**What you are asked to do**
In the listing below, print exactly the lines between the line holding "Your dream of" and the line holding "This Paypal Money Hack", inclusive, and no more.

**Available data**
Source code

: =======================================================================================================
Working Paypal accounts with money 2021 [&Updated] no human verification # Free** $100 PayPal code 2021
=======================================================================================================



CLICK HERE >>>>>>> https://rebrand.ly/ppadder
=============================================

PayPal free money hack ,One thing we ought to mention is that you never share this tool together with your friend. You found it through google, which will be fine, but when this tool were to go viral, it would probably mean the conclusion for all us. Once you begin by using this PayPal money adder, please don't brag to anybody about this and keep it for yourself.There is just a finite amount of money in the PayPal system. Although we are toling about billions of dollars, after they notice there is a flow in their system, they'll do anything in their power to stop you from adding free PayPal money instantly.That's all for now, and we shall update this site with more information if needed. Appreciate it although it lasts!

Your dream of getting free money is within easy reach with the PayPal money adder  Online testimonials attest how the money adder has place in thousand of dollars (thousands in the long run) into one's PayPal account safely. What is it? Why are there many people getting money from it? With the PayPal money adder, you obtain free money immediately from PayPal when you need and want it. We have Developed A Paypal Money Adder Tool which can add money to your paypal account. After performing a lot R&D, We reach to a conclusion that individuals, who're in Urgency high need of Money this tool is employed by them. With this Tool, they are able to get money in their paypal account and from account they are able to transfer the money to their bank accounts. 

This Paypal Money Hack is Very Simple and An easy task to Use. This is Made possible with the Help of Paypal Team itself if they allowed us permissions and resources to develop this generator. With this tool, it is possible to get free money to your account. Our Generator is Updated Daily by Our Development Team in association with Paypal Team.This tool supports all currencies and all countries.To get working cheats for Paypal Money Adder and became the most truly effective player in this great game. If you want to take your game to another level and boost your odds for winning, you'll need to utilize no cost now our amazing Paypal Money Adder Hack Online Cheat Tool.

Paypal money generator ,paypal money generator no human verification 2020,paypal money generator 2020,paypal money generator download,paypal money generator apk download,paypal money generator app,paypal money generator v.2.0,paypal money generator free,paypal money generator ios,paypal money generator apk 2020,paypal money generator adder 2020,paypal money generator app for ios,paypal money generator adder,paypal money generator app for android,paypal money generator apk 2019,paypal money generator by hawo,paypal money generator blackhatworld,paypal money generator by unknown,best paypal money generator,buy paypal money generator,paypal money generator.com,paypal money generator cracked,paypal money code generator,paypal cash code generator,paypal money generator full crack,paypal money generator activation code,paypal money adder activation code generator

**Expected output**
Your dream of getting free money is within easy reach with the PayPal money adder  Online testimonials attest how the money adder has place in thousand of dollars (thousands in the long run) into one's PayPal account safely. What is it? Why are there many people getting money from it? With the PayPal money adder, you obtain free money immediately from PayPal when you need and want it. We have Developed A Paypal Money Adder Tool which can add money to your paypal account. After performing a lot R&D, We reach to a conclusion that individuals, who're in Urgency high need of Money this tool is employed by them. With this Tool, they are able to get money in their paypal account and from account they are able to transfer the money to their bank accounts. 

This Paypal Money Hack is Very Simple and An easy task to Use. This is Made possible with the Help of Paypal Team itself if they allowed us permissions and resources to develop this generator. With this tool, it is possible to get free money to your account. Our Generator is Updated Daily by Our Development Team in association with Paypal Team.This tool supports all currencies and all countries.To get working cheats for Paypal Money Adder and became the most truly effective player in this great game. If you want to take your game to another level and boost your odds for winning, you'll need to utilize no cost now our amazing Paypal Money Adder Hack Online Cheat Tool.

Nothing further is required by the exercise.